**Document segment**
+ + +
Painting
Auction house Christie’s ties to Russia stretch back to the 18th century, when James Christie famously negotiated the sale of Sir Robert Walpole’s collection to Empress Catherine the Great. In 1934 Christie’s pioneered the Fabergé market with the first dedicated sale at its King Street premises, and Russian art has been a regular feature in Christie’s auction rooms ever since.
In 1969 the first dedicated Russian Art department was established in Geneva, and landmark sales of Fabergé eggs and Soviet porcelain swiftly followed. Christie’s has a long pedigree in handling the most prestigious private collections of Russian Works of Art in the field: Clore, Forbes, Greenfield, Kazan, Provatoroff, and more recently Somov, HRH The Princess Margaret and King George I of the Hellenes.
Christie’s holds the record for the highest price ever paid for a Russian painting at public auction — Kazimir Malevich’s Suprematist Composition, which sold for $85,812,500 in 2018 — and the most expensive Russian work of art in the category — the Rothschild Fabergé Egg, which realised £8,980,500 in 2007.
Christie’s holds over 50 international records for Russian paintings, and has set auction records for some of the biggest names in Russian art history
Kazimir Malevich’s iconic Suprematist Composition, painted in 1916, is the most important work from the artist’s revolutionary ‘Suprematist’ series ever to appear at auction. In the early 20th century audiences were shocked by Malevich’s abstract, geometrical compositions, which marked territory entirely uncharted by any previous artist.
+ + +
**Supplied material**
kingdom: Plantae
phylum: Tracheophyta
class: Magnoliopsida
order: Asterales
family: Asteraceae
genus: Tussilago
+ + +
**What you will do**
a) Translate into French the following sentence from the passage above on Christie's and Russian art: "In 1969 the first dedicated Russian Art department was established in Geneva, and landmark sales of Fabergé eggs and Soviet porcelain swiftly followed."
b) Quote the passage on Christie's and Russian art, starting at "Christie’s holds the" and ending at "realised £8,980,500 in 2007.".
c) Extend the passage on Christie's and Russian art by writing on from its final sentence.

**Answers to the problems**
a) En 1969, le premier département consacré à l'art russe fut créé à Genève, et des ventes historiques d'œufs Fabergé et de porcelaine soviétique suivirent rapidement.

b)
Christie’s holds the record for the highest price ever paid for a Russian painting at public auction — Kazimir Malevich’s Suprematist Composition, which sold for $85,812,500 in 2018 — and the most expensive Russian work of art in the category — the Rothschild Fabergé Egg, which realised £8,980,500 in 2007.

c)
More than 100 years later, this assemblage of simple, coloured forms against a white background, a work so dynamic that the shapes hover as if caught in motion, captured the attention of the international art market once more.
When the hammer came down on Suprematist Composition at a staggering $85,812,500, it set a new world auction record for a Russian painting. Later that year, Christie’s London sold Malevich’s Landscape (1911) for £7,883,750, establishing another world auction record for a Russian work on paper.
Architecture
Steeped in history and greatly influenced by its religious tradition, Russian architecture features vibrantly painted domes, sloped roofs, and ornate decoration. From the Byzantine designs of the 11th century, including Russia’s oldest building still in use, St. Sophia Cathedral, in Veliky Novgorod to the brutalist structures of Communism, Russian architecture typifies its turbulent history.
Perhaps the most recognisable landmark is the Cathedral of Vasily the Blessed, commonly known as Saint Basil’s Cathedral, an Orthodox church in Moscow’s Red Square. Now a museum, it was built from 1555 to 1561 to commemorate the capture of Kazan and Astrakhan by Ivan the Terrible, who, legend has it, had the architect blinded so he could not build anything so beautiful again.
The cathedral has nine domes, each corresponding to a different church, and is said to be shaped like the flame of a bonfire rising into the sky. Dmitry Shvidkovsky, in his book Russian Architecture and the West, states “It is like no other Russian building. Nothing similar can be found in the entire millennium of Byzantine tradition from the fifth to the fifteenth century … a strangeness that astonishes by its unexpectedness, complexity and dazzling interleaving of the manifold details of its design.”